India, a South Asian country the West sees as a bulwark against China, has been taking advantage of US-led sanctions on Russia and extracting discounted oil deals from Moscow.
Russia is trying to cultivate new markets for its oil exports to avert the Western sanctions over the Ukraine attacks.
Much to New Delhi's relief, the US government's response to India's oil trade with Russia was meek. Washington said the trade did not violate its sanctions but it did put India on the “wrong side of history.”
"But also think about where you want to stand when history books are written at this moment in time,” White House Press Secretary Jen Psaki said.
India is the world’s third-largest oil consumer after the US and China. It meets 80 percent of its oil needs through imports, which are expected to surpass $100 billion in the current fiscal year ending on March 31.
India buys most of its petroleum from the Middle East, but the United States has emerged as the fourth-biggest source and this year supplies will rise substantially, a government official briefed on the matter told Reuters.
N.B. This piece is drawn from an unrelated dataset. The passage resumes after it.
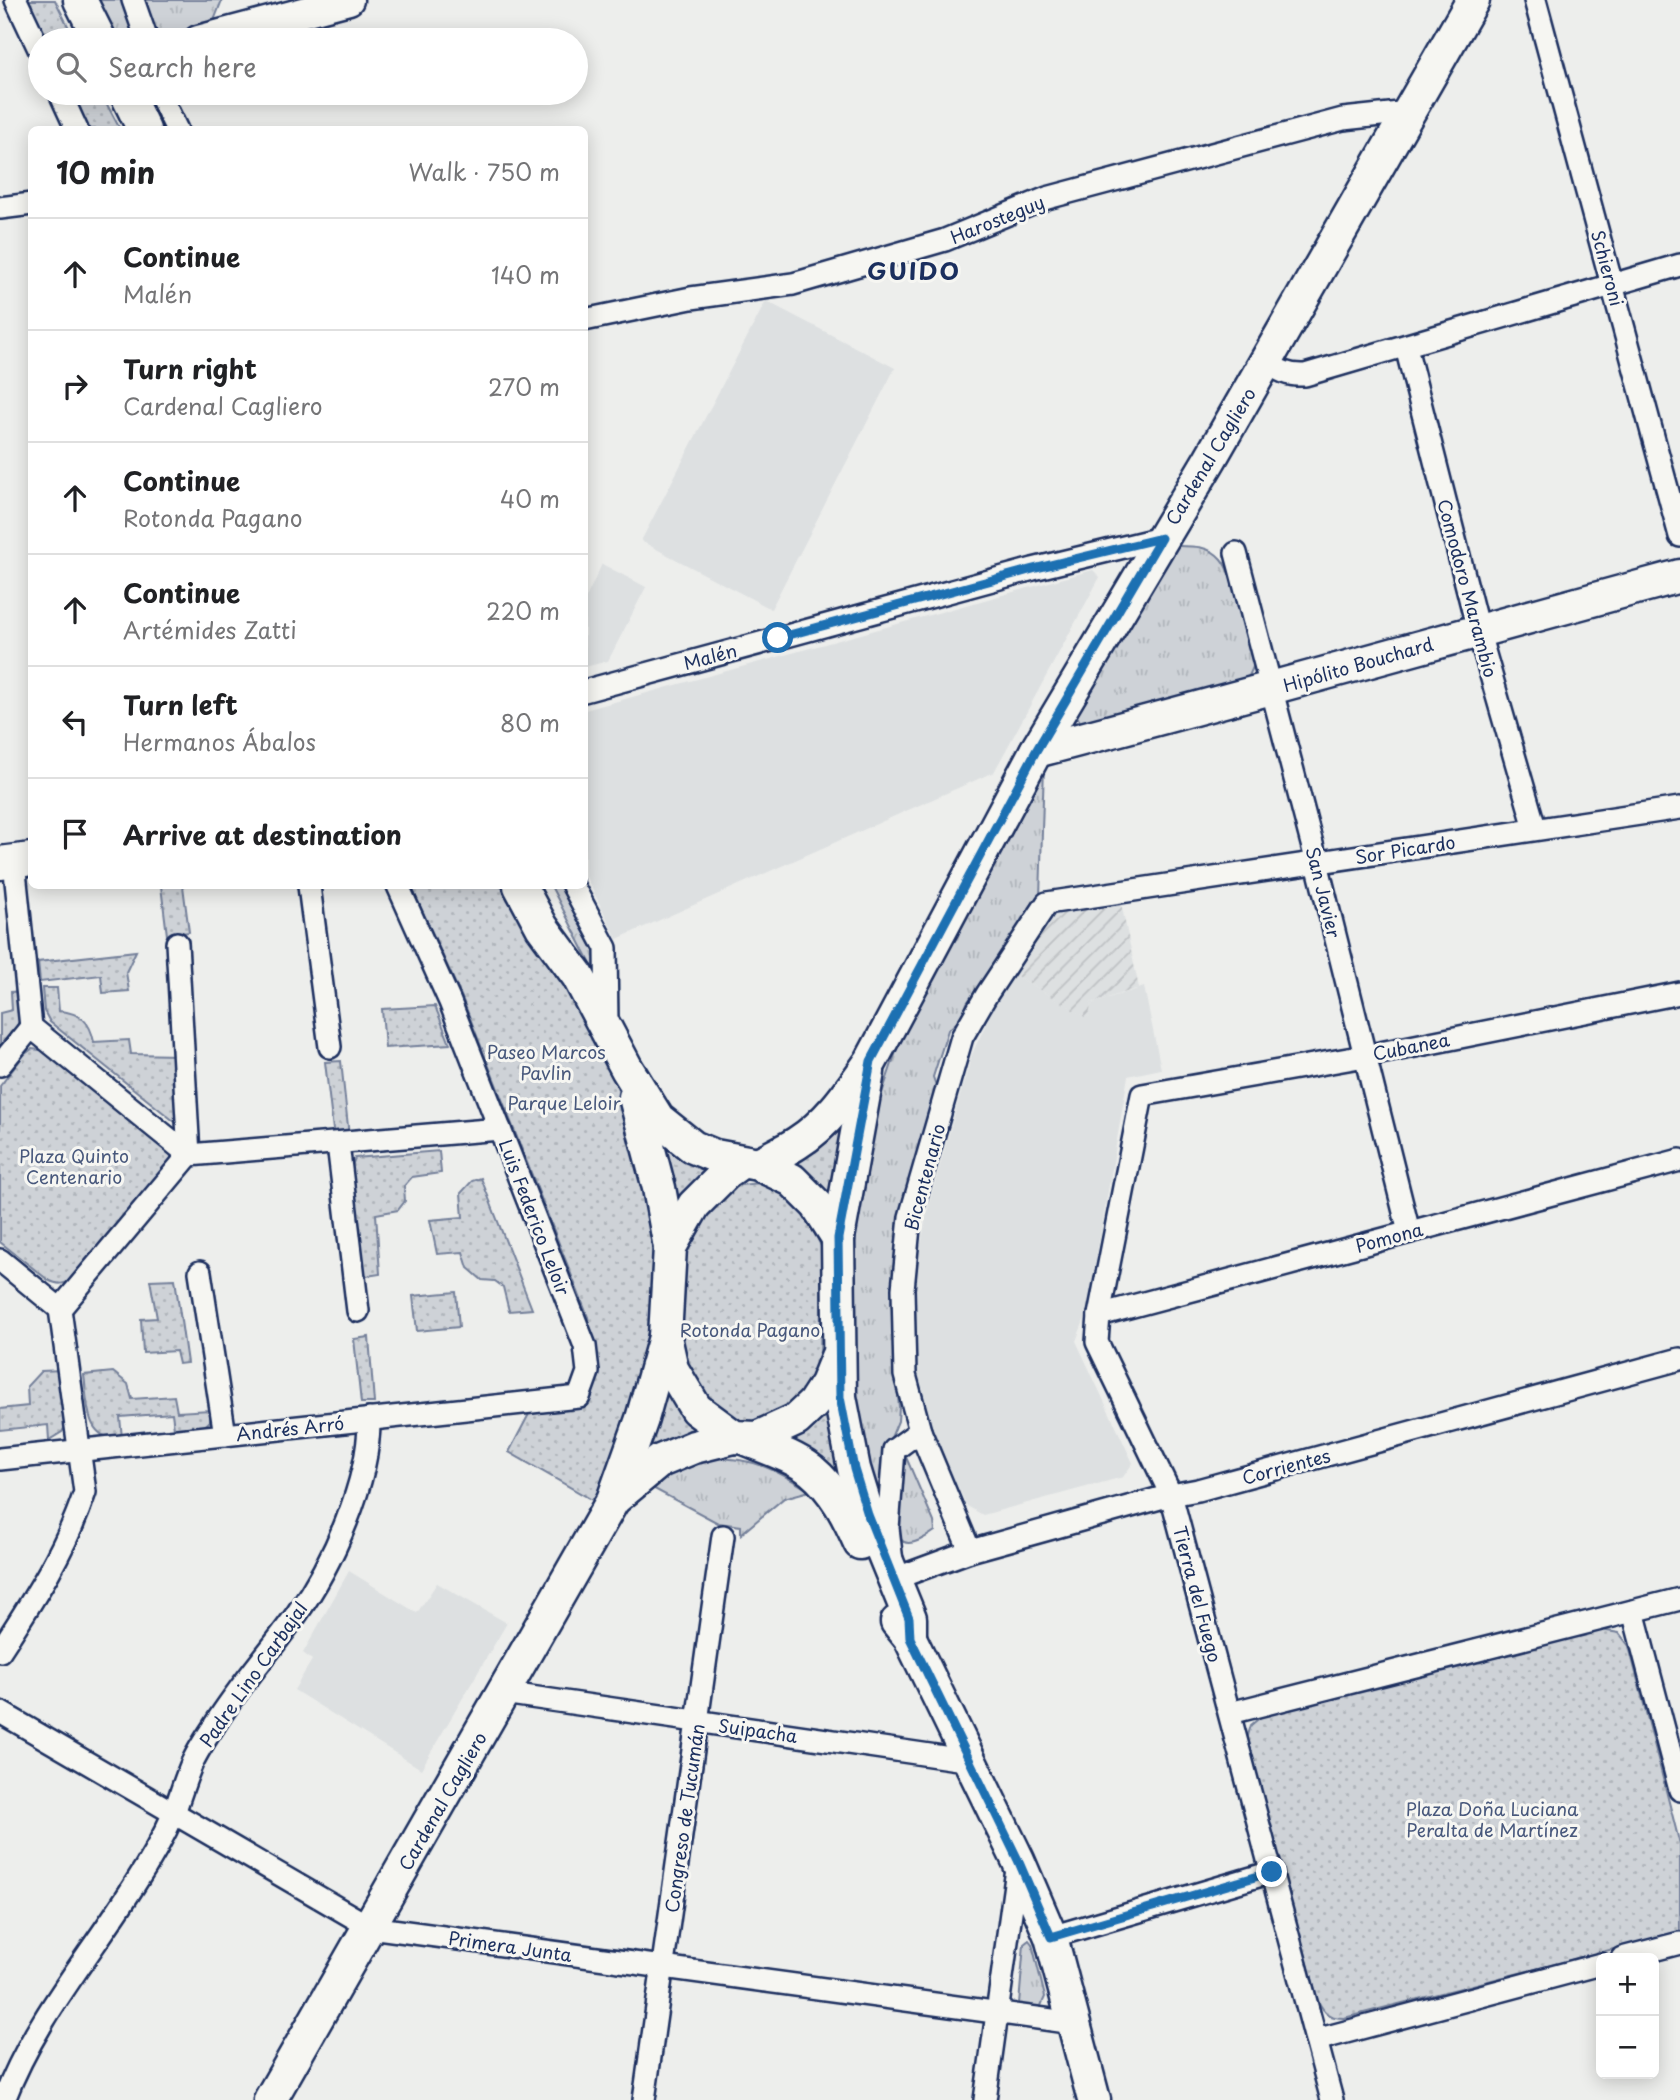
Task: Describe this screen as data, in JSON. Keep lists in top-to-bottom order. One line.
{"streets":{"main road":["Cardenal Cagliero","Hipólito Bouchard"],"street":["Harosteguy","Schieroni","Comodoro Marambio","Malén","Sor Picardo","San Javier","Cubanea","Bicentenario","Luis Federico Leloir","Pomona","Andrés Arró","Corrientes","Tierra del Fuego","Padre Lino Carbajal","Suipacha","Congreso de Tucumán","Primera Junta"]},"crossings":[["Harosteguy","Cardenal Cagliero"],["Cardenal Cagliero","Malén"],["Cardenal Cagliero","Hipólito Bouchard"],["Cardenal Cagliero","Suipacha"],["Cardenal Cagliero","Primera Junta"],["Comodoro Marambio","Hipólito Bouchard"],["Comodoro Marambio","Sor Picardo"],["Hipólito Bouchard","San Javier"],["Sor Picardo","San Javier"],["Sor Picardo","Bicentenario"],["San Javier","Cubanea"],["San Javier","Pomona"],["Cubanea","Tierra del Fuego"],["Bicentenario","Corrientes"],["Luis Federico Leloir","Andrés Arró"],["Pomona","Tierra del Fuego"],["Andrés Arró","Padre Lino Carbajal"],["Corrientes","Tierra del Fuego"],["Padre Lino Carbajal","Primera Junta"],["Suipacha","Congreso de Tucumán"],["Congreso de Tucumán","Primera Junta"]],"districts":["GUIDO"],"parks":["Paseo Marcos Pavlin","Parque Leloir","Plaza Quinto Centenario","Rotonda Pagano","Plaza Doña Luciana Peralta de Martínez"],"page":{"search":"Search here","heading":["10 min","Walk · 750 m"],"list":[["Continue","Malén","140 m"],["Turn right","Cardenal Cagliero","270 m"],["Continue","Rotonda Pagano","40 m"],["Continue","Artémides Zatti","220 m"],["Turn left","Hermanos Ábalos","80 m"],"Arrive at destination"],"map_buttons":["+","−"]}}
Iraq supplies 23 percent of India's oil, followed by Saudi Arabia at 18 percent and the United Arab Emirates at 11 percent.
The US share of the Indian market will rise to eight percent this year, said the official, who spoke on the condition of anonymity in light of the government's strict media policy.
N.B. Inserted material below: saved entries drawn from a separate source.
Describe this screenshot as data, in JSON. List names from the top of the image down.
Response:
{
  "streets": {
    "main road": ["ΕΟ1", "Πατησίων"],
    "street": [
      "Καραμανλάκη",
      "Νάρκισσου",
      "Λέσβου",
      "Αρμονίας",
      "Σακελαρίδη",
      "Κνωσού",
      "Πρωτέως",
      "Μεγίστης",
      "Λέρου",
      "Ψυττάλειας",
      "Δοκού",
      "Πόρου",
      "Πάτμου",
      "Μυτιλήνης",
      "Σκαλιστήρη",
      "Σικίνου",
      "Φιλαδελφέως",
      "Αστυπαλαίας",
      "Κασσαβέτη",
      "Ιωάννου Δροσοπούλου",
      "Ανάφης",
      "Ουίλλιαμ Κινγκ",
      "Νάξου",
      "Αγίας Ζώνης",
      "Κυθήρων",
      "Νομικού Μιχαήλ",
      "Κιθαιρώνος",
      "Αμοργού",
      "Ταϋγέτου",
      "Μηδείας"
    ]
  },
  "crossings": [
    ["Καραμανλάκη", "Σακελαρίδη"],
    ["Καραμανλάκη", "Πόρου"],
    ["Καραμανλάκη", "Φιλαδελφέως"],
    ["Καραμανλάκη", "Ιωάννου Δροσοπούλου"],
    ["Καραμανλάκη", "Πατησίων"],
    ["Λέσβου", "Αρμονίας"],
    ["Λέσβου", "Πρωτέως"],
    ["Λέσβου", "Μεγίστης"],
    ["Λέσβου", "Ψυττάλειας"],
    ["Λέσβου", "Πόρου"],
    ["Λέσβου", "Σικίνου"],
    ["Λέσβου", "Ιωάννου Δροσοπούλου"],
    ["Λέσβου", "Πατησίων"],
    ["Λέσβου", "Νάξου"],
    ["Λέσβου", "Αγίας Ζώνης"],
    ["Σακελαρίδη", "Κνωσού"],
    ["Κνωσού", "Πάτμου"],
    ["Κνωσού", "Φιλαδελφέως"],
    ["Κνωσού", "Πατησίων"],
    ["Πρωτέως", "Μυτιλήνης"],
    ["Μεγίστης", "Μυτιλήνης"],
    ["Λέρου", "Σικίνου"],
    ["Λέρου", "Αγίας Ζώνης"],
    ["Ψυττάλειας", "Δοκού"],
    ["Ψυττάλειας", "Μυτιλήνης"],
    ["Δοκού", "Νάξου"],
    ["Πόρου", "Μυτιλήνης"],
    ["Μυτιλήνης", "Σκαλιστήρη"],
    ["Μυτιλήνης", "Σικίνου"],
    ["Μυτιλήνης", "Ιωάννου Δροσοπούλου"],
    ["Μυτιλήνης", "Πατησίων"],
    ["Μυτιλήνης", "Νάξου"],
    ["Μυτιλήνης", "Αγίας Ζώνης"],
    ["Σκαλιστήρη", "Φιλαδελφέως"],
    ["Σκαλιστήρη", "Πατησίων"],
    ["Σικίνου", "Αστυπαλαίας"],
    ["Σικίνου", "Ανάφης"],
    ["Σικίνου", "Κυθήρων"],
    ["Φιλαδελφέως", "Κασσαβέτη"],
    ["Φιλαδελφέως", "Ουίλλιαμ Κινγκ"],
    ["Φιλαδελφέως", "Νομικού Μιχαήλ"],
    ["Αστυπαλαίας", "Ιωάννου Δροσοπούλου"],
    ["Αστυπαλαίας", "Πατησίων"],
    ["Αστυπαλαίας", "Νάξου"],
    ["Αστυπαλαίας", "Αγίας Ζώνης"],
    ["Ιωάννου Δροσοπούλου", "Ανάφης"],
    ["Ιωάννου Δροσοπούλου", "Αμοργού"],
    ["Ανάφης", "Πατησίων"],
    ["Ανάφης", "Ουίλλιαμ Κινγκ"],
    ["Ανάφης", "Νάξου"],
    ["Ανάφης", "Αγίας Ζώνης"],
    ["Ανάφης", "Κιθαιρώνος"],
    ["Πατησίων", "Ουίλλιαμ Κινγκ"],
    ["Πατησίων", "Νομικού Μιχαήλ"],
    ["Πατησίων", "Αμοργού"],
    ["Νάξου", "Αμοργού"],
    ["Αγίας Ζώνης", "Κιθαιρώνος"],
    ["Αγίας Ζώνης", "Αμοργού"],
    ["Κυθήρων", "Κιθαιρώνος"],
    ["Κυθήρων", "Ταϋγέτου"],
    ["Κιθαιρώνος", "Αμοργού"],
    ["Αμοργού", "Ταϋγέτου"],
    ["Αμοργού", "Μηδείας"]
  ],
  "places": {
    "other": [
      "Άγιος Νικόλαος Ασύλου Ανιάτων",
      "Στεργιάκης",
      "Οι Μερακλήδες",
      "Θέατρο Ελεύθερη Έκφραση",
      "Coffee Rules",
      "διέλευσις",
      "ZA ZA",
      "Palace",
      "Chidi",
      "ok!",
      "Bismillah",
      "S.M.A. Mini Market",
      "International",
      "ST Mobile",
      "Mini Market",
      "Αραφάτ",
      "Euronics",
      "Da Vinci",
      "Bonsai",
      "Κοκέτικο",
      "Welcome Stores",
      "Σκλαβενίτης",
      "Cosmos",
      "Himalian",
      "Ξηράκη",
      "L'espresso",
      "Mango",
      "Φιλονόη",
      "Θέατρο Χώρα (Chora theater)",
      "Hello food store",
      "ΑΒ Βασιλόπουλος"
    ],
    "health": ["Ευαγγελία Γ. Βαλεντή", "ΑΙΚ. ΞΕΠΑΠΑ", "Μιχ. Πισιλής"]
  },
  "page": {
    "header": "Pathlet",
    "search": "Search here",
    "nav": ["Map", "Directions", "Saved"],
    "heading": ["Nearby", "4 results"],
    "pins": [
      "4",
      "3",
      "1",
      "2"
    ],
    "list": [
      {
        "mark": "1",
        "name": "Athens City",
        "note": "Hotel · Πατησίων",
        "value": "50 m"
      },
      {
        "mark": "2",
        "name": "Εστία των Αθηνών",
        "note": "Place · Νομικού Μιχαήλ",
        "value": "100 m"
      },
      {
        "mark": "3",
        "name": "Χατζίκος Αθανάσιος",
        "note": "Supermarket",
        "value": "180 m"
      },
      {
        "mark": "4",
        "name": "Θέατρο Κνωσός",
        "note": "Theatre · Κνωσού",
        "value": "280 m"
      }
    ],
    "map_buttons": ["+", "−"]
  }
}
Nigeria, Kuwait, Oman and Mexico are other oil suppliers of India.
When it comes to Russia, its share of Indian oil imports was just two percent in 2021 which equalled 12 million barrels.
In the first two months of 2022, New Delhi did not import any oil from Moscow.
But contracts for March and April have already reached the six million barrels mark, which is about half of the entire volume of the last year, according to Matt Smith, an oil analyst at Kpler.
Indian Oil Corp., the country's top refiner, recently ordered three million barrels of Russian oil through a tender, while Hindustan Petroleum Corp has booked two million barrels for May loading.
India enjoys competing offers for oil sales including from Moscow, especially when global prices have jumped, another government official said, defending the decision to buy from Russia.
What is an advantageous deal for India?
Since the eruption of the conflict between Russia and Ukraine, Moscow has lost some customers for its Ural crude oil and its price has decreased.
"While we don't know the exact price that India is paying, the Urals discount to Brent crude [the global benchmark] in the last week has widened to about $30 per barrel," Matt Smith told BBC.
The prices of these two types of oil are normally similar, but since March, the Urals’ price has continued to drop so the difference between them has widened.
For that reason, "India and China are likely to purchase at least some of this [Russian] crude at a significant discount," he added.
However, Indian refiner companies are trying to find a solution for money transfer because of sanctions on Russian banks.
The trade in both directions is affected by the sanctions.
India has been in talks with the Russian authorities about how to buy oil. It is also evaluating issues related to insurance, freight and payment.
New Delhi is exploring the option of paying for Russian imports in rupees but a formal mechanism is yet to be formulated, government and banking sources said.